Musement is a new tours and activities site and app that aims to help travelers book tickets to popular local attractions on demand or in advance.
This startup in Milan currently offers admission to see Leonardo da Vinci's "The Last Supper" after hours, tickets to permanent collections and temporary art exhibitions, and day tours, such as a bike tour of castles in Piedmont.
Its inventory, which it sources on its own, is mainly in Europe, though its aspirations are global.
As of today, it says it has 450 venues as partners, including Florence's Uffizi, the Vatican Museums, the Louvre in Paris, the Tower of London, and the Van Gogh Museum in Amsterdam.
It has a curated selection of inventory, of easy choosing on a phone, rather than long lists of hundreds of suppliers.
The start-up is relatively well funded. It has raised $950,000 in seed money from 360 Capital Partners, IAG, and notable angels.
It says it has beta-tested its product with 20,000 users, which generated transactions with average value of $60.
In late March, it launched its free app for Apple devices for finding and booking admission to attractions, tours, and experiences wherever they are (starting with Europe). E-tickets are saved to your device or you can print them.
Musement's executive team has had senior experience at large companies. The CEO previously founded and ran a video-on-demand startup, for instance.
Advantage over competitors: we can include in our offer also venues with which we do not have commercial agreements, thanks to proprietary technology which allows non-negotiated integrations
Musement has created a Vine to illustrate its pitch:
Q&A with CEO Alessandro Petazzi:
Tell us how you founded the company. Why and what made you decide to jump in and create the business?
We started in 2013 with a focus on aggregating and selling tickets for permanent and temporary art exhibits, museums and attractions, then we realized that the market of travel activities and in-destination experiences was larger than that.
Our platform was already perfectly fit to also accommodate tours and other things to do and that the customer needs and target were very similar, so we decided to expand the scope.
Size of the team, names of founders, management roles and key personnel?
Total team of 14: 4 co-founders (Fabio Zecchini, CTO + Claudio Bellinzona, Content & Operations + Paolo Giulini, Offer and Business Development + myself as CEO), 4 developers, 3 web editors, 2 marketing and “growth hacking” (even if I don’t particularly like the term…), 1 customer care.
In terms of our past experiences, all of us co-founders have worked at large companies.
I was the managing director of Fastweb Video on Demand (VOD), a competitor of Netflix. I also founded the consultancy ON CUBED.
Among our co-founders, Fabio has been working as Chief Data Officer for various companies, optimizing traffic acquisition costs. So we are luckily quite efficient at that.
The other three founders were already working at their own companies.
Funding arrangements?
We raised a first seed round of 690,000 EUR last September from 360 Capital Partners, an angel network that has already IPO-ed two of its companies.
We will do a new round in the next few months.
Estimation of market size?
The travel activities market is worth approximately 37B EUR (according to PhoCusWright) if we only consider European travelers, who are currently the majority of our customers.
The base then becomes close to 100 billion euro if we consider all travelers worldwide. Ticketing for museums and art exhibits alone is obviously a much smaller market, around 3 billion euro globally.

* [Data shown]:
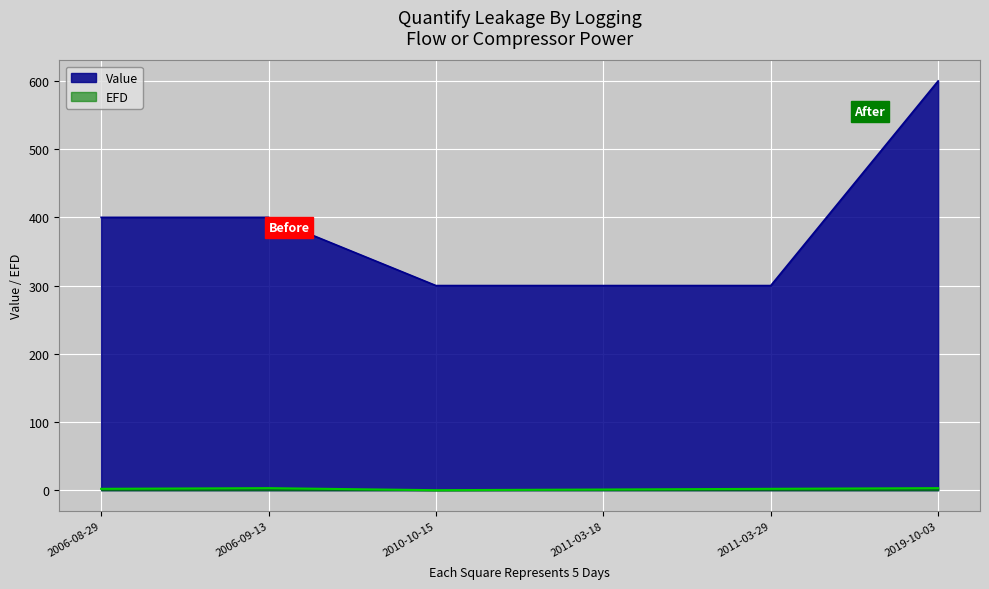

Rank the series at 2006-09-13 from highest to lowest value.

Value, EFD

* [Work order A]:
Name every partner venue listed in the Musement article.
* [Work order B]:
Put this sentence from the Musement article into Spanish: "Its inventory, which it sources on its own, is mainly in Europe, though its aspirations are global."
* [Work order C]:
Pick up the Musement article after its last sentence and keep writing.

* [Task answer A]:
- Florence's Uffizi
- the Vatican Museums
- the Louvre in Paris
- the Tower of London
- the Van Gogh Museum in Amsterdam

* [Task answer B]:
Su inventario, que obtiene por su cuenta, se encuentra principalmente en Europa, aunque sus aspiraciones son globales.

* [Task answer C]:
Competition?
The usual suspects in the travel activities world: Viator, City Discovery, Ceetiz, Isango, Peek and GetYourGuide -- among other specialist players.
Our approach is not identical to any of them (obviously!), given our curated and mobile-first approach. But at the end we are effectively competing for the attention and money of similar people in similar situations.
Revenue model and strategy for profitability?
It’s quite simple: we sell tickets, guided tours, audio guides to consumers either directly B2C on our website/app or indirectly via B2B2C agreements.
We get a commission (normally ranging between 15% and 25% of the face value of what we sell).
We are currently considering various possible new revenue streams, such as:
1. B2C: E-commerce on merchandising and books related to the museums, venues and art exhibitions we partner with
2. B2B: Direct ticket provisioning services (online and offline) to venues, attractions and activity organizers who do not yet have modern ticketing platforms in place
Right now, #1 and #2 are not yet active revenue streams and 100% of our margins are based on agency commissions.
What problem does the business solve?
When travelers visit a new place, they might know what they should see/visit/experience, but normally they don't know how to have a more meaningful experience.
They ask themselves questions like, who can provide a guided tour? How do I get an audioguide or other relevant media to improve my understanding of what I am seeing? Or even how/where to get tickets to attractions?
We solve these issues by providing all of the info on tickets, guided tours, and experiences around the relevant sites/venues/attractions of any given city in a one-stop-shop.
Moreover, most of the time people only know the "must see" sites and miss a lot of hidden gems.
Based on what they search on our platform, we can suggest other places/experiences which can be relevant for them, thus improving their overall visiting experience.
How did the initial idea evolve and were there changes/any pivots along the way in the early stages?
The original idea simply emerged when I was queuing up in front of an art exhibit in Florence with one of my co-founders and could not find a way to skip the line with an app.
Later that day we had a chat with another co-founder, who at the time was organizing art exhibitions. He then introduced us to the subtle complexities of that niche of activities.
In time, we realized that the marketplace model “Airbnb for travel activities” -- if taken to the extreme -- wouldn't work.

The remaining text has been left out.